Jack is putting on a big show.
I had no idea how they could tell it was morning. Being inside the box was like being trapped in a black hole.
I woke when the wooden post Ben used to bolt shut the hatch clattered down against the floor next to my bed.
He pushed the door open with the point of his spear, and I watched with groggy eyes while he and Griffin climbed out of the hole, black shadow puppets against the monochrome Marbury gray that came seeping in from the hallway above.
I followed them. I guess every morning went just about the same for Ben and Griffin. They half ran for the garage, to the side door, and then outside the house to pee in a spot where there used to be oleanders and a lawn. Now there were just broken things, dead things.
They were still angry about what was said the night before, I could tell. Everyone was.

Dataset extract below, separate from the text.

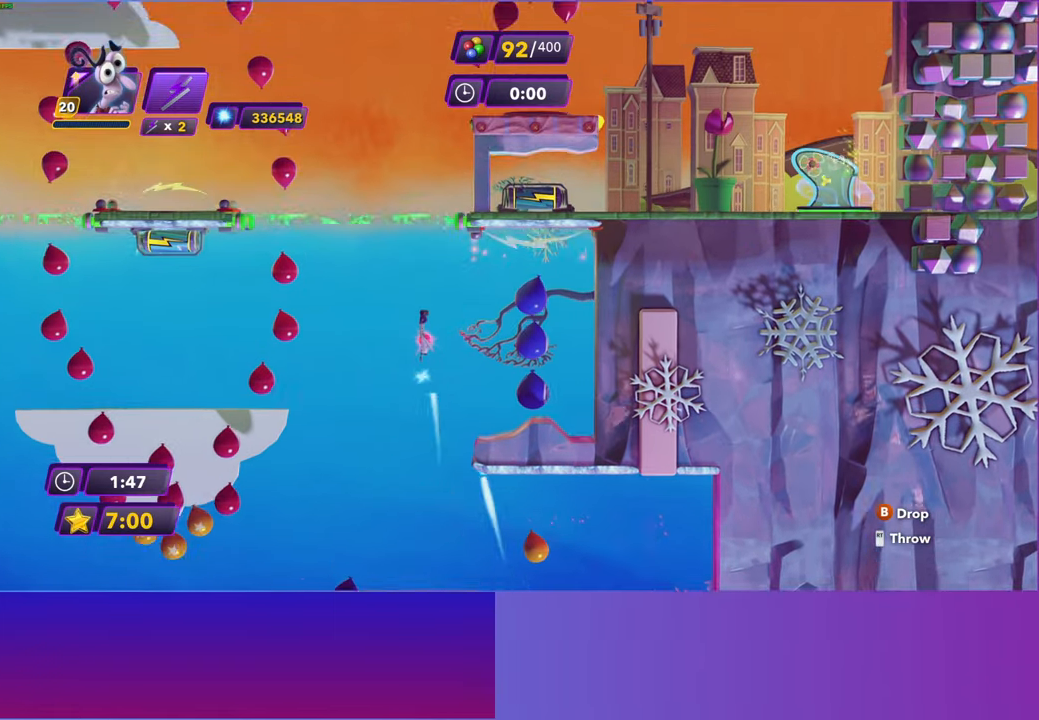
{"buttons": [], "left_stick": "right", "right_stick": "center", "events": [[83, "left_stick", "right"]]}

None of us really blamed anyone for our situation, but that didn’t make us any less pissed off about the truths we aired over the kids’ broken-down dinner table. We all knew it would take awhile before we could talk to one another in a normal way.
That’s just how things were.
Ben didn’t look at me. He didn’t need to. He knew I was right behind him while he pissed out onto the ashes, splattering noisily onto an open paint can lying sideways on top of the white dial face of an Edison meter.
“You want to see that dead kid?”
I looked at the pool. There were harvesters, making their little mad tracks over the edge of the coping, out into the ashes, back into the pool, the clicking, the buzzing, eating.
Breakfast time.
“Do you want me to go look at him, Ben?”
Ben turned around and buttoned his pants. “Not really. I was just asking.”
But Griffin walked over to the pool’s edge and reported back, “Not too much left of him anymore.”
And that was all we said, the whole long morning.
* * *
We drank the last of my stolen water and ate some orange sections and beans for breakfast. I opened the cans with my knife. I think the boys knew what I was going to ask them, but I wasn’t about to be the one to initiate the talking. If they wanted to be quiet, it was okay with me.
Finally, I went out to the garage and shook out my socks and T-shirt and put them on. The boys followed, watching me.
I sat down on the stained concrete floor and slipped on my ragged boots.
“Are you going to leave?” Griffin asked.
“You can have everything that’s left of the food and stuff. Sorry I didn’t bring more water.”
Griffin nudged Ben, like he wanted the older boy to say something. “Where are you going?”
“I told you. I’m going to find Conner. He told me where I can get a horse to ride.” I tied my boots and cussed when one of the rawhide laces broke. It had already been knotted together in two other places. This was number three. I stood. “I can’t stay here. I have to find him.”
Griffin said, “You didn’t even ask us to come.”